Distribution of Bike Density

The distribution of bike density shows a heavily skewed pattern, with most areas reporting very low values close to zero. Only a small number of areas have higher bike density, indicating that bike infrastructure is concentrated in specific locations, leaving much of the region with minimal resources.

Bike Density vs Intersects

The scatterplot of bike density vs. CTA coverage (intersects) shows an upward trend, with higher bike density linked to a greater likelihood of being within 15 minutes of a CTA station. However, distinct patterns emerge:

1. High Bike Density Distribution:

• Unlike previous variables (e.g., car density or population density), where areas with high values tend to cluster around intersects = 1 (covered by CTA), here we observe a more balanced distribution of high bike density points across both intersects = 0 (not covered) and intersects = 1 (covered).
• This suggests that areas with higher bike density are not exclusively reliant on CTA coverage, indicating that bike infrastructure may serve as a complementary transit option, independent of CTA presence.
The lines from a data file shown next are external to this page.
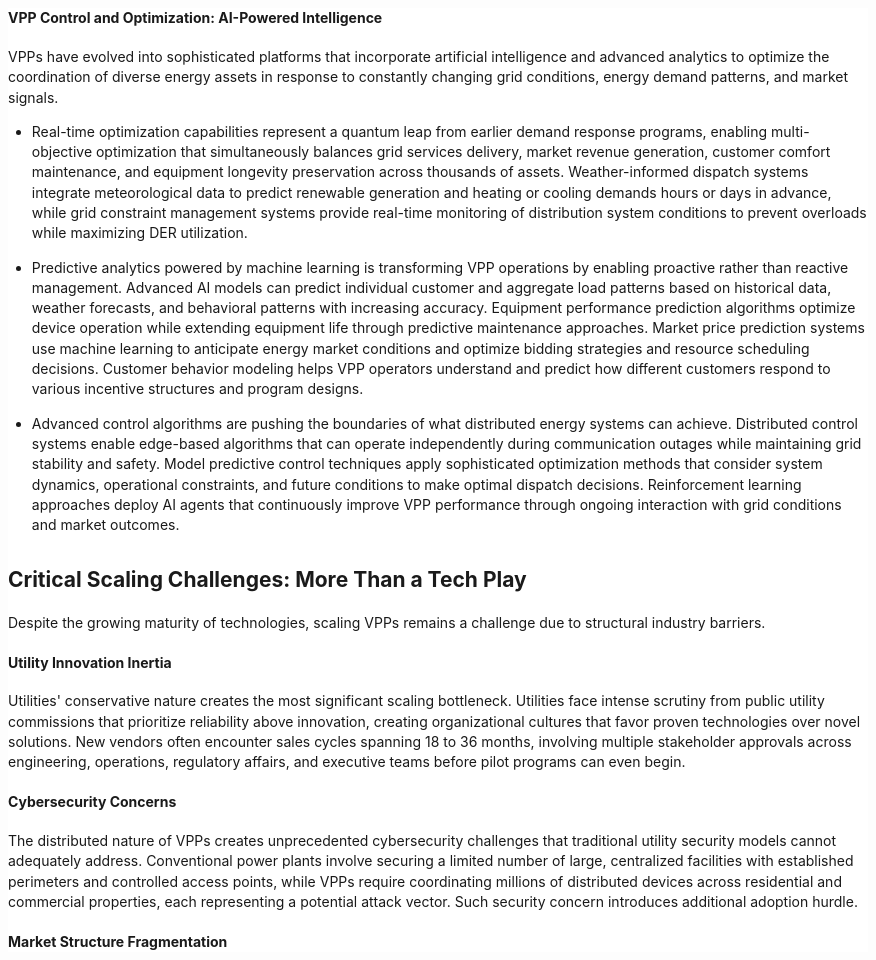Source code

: #### VPP Control and Optimization: AI-Powered Intelligence

VPPs have evolved into sophisticated platforms that incorporate artificial intelligence and advanced analytics to optimize the coordination of diverse energy assets in response to constantly changing grid conditions, energy demand patterns, and market signals. 

- Real-time optimization capabilities represent a quantum leap from earlier demand response programs, enabling multi-objective optimization that simultaneously balances grid services delivery, market revenue generation, customer comfort maintenance, and equipment longevity preservation across thousands of assets. Weather-informed dispatch systems integrate meteorological data to predict renewable generation and heating or cooling demands hours or days in advance, while grid constraint management systems provide real-time monitoring of distribution system conditions to prevent overloads while maximizing DER utilization.

- Predictive analytics powered by machine learning is transforming VPP operations by enabling proactive rather than reactive management. Advanced AI models can predict individual customer and aggregate load patterns based on historical data, weather forecasts, and behavioral patterns with increasing accuracy. Equipment performance prediction algorithms optimize device operation while extending equipment life through predictive maintenance approaches. Market price prediction systems use machine learning to anticipate energy market conditions and optimize bidding strategies and resource scheduling decisions. Customer behavior modeling helps VPP operators understand and predict how different customers respond to various incentive structures and program designs.

- Advanced control algorithms are pushing the boundaries of what distributed energy systems can achieve. Distributed control systems enable edge-based algorithms that can operate independently during communication outages while maintaining grid stability and safety. Model predictive control techniques apply sophisticated optimization methods that consider system dynamics, operational constraints, and future conditions to make optimal dispatch decisions. Reinforcement learning approaches deploy AI agents that continuously improve VPP performance through ongoing interaction with grid conditions and market outcomes.

## Critical Scaling Challenges: More Than a Tech Play

Despite the growing maturity of technologies, scaling VPPs remains a challenge due to structural industry barriers.

#### Utility Innovation Inertia

Utilities' conservative nature creates the most significant scaling bottleneck. Utilities face intense scrutiny from public utility commissions that prioritize reliability above innovation, creating organizational cultures that favor proven technologies over novel solutions. New vendors often encounter sales cycles spanning 18 to 36 months, involving multiple stakeholder approvals across engineering, operations, regulatory affairs, and executive teams before pilot programs can even begin. 

#### Cybersecurity Concerns

The distributed nature of VPPs creates unprecedented cybersecurity challenges that traditional utility security models cannot adequately address. Conventional power plants involve securing a limited number of large, centralized facilities with established perimeters and controlled access points, while VPPs require coordinating millions of distributed devices across residential and commercial properties, each representing a potential attack vector. Such security concern introduces additional adoption hurdle.

#### Market Structure Fragmentation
2. Low Bike Density Distribution:

• For areas with low bike density, the points are more evenly distributed between intersects = 0 and intersects = 1, reinforcing the idea that bike density alone does not determine CTA coverage in these regions.
• This highlights the potential role of other factors, such as population density or urban planning priorities.

3. Unique Insights:

• The balanced presence of high bike density points across both intersects = 0 and intersects = 1 suggests that bike infrastructure might play an independent role in transit accessibility.
• This differs from variables like car or population density, where high values more strongly align with CTA coverage, indicating that bike density is less predictive of CTA coverage in isolation.
• This result points to the need for a combined transit strategy, where bikes complement rather than compete with CTA services, particularly in areas with well-established bike infrastructure.